Boerner Vinzent, Johnston David J, Tier Bruce
Animal Genetics and Breeding Unit, University of New England, Armidale, 2351, NSW, Australia.
Genet Sel Evol. 2014 Oct 24;46(1):61. doi: 10.1186/s12711-014-0061-9.
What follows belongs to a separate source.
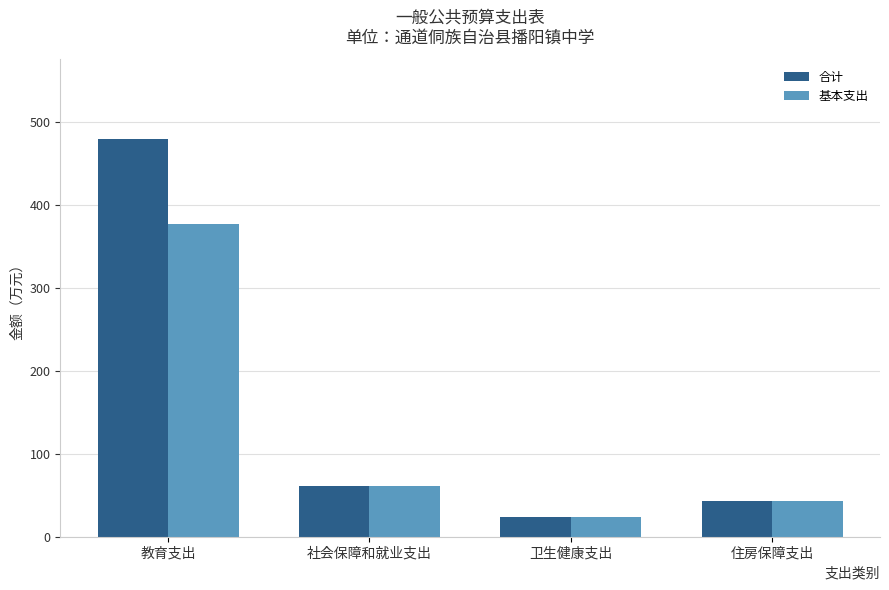

At which label is 基本支出 closest to 200?

社会保障和就业支出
The major obstacles for the implementation of genomic selection in Australian beef cattle are the variety of breeds and in general, small numbers of genotyped and phenotyped individuals per breed. The Australian Beef Cooperative Research Center (Beef CRC) investigated these issues by deriving genomic prediction equations (PE) from a training set of animals that covers a range of breeds and crosses including Angus, Murray Grey, Shorthorn, Hereford, Brahman, Belmont Red, Santa Gertrudis and Tropical Composite. This paper presents accuracies of genomically estimated breeding values (GEBV) that were calculated from these PE in the commercial pure-breed beef cattle seed stock sector.
PE derived by the Beef CRC from multi-breed and pure-breed training populations were applied to genotyped Angus, Limousin and Brahman sires and young animals, but with no pure-breed Limousin in the training population. The accuracy of the resulting GEBV was assessed by their genetic correlation to their phenotypic target trait in a bi-variate REML approach that models GEBV as trait observations.
Accuracies of most GEBV for Angus and Brahman were between 0.1 and 0.4, with accuracies for abattoir carcass traits generally greater than for live animal body composition traits and reproduction traits. Estimated accuracies greater than 0.5 were only observed for Brahman abattoir carcass traits and for Angus carcass rib fat. Averaged across traits within breeds, accuracies of GEBV were highest when PE from the pooled across-breed training population were used. However, for the Angus and Brahman breeds the difference in accuracy from using pure-breed PE was small. For the Limousin breed no reasonable results could be achieved for any trait.
Although accuracies were generally low compared to published accuracies estimated within breeds, they are in line with those derived in other multi-breed populations. Thus PE developed by the Beef CRC can contribute to the implementation of genomic selection in Australian beef cattle breeding.
在澳大利亚肉牛中实施基因组选择的主要障碍是品种繁多,而且通常每个品种的基因分型和表型个体数量较少。澳大利亚肉牛合作研究中心(肉牛合作研究中心)通过从一组涵盖多个品种和杂交品种(包括安格斯牛、墨累灰牛、短角牛、赫里福德牛、婆罗门牛、贝尔蒙特红牛、圣格特鲁迪斯牛和热带杂交牛)的训练动物中推导基因组预测方程(PE)来研究这些问题。本文介绍了在商业纯种种公牛繁育部门中,根据这些预测方程计算出的基因组估计育种值(GEBV)的准确性。
肉牛合作研究中心从多品种和纯种训练群体中推导的预测方程被应用于基因分型的安格斯牛、利木赞牛和婆罗门牛的种公牛及幼畜,但训练群体中没有纯种利木赞牛。在双变量REML方法中,将GEBV作为性状观测值进行建模,通过GEBV与表型目标性状的遗传相关性来评估所得GEBV的准确性。
安格斯牛和婆罗门牛的大多数GEBV准确性在0.1至0.4之间,屠宰胴体性状的准确性通常高于活体动物体组成性状和繁殖性状。仅在婆罗门牛屠宰胴体性状和安格斯牛胴体肋脂肪上观察到估计准确性大于0.5。在品种内各性状上进行平均时,使用混合的跨品种训练群体的预测方程时,GEBV的准确性最高。然而,对于安格斯牛和婆罗门牛品种,使用纯种预测方程时准确性的差异较小。对于利木赞牛品种,任何性状都无法获得合理结果。
尽管与品种内估计的已发表准确性相比,准确性普遍较低,但它们与其他多品种群体得出的结果一致。因此,肉牛合作研究中心开发的预测方程有助于在澳大利亚肉牛育种中实施基因组选择。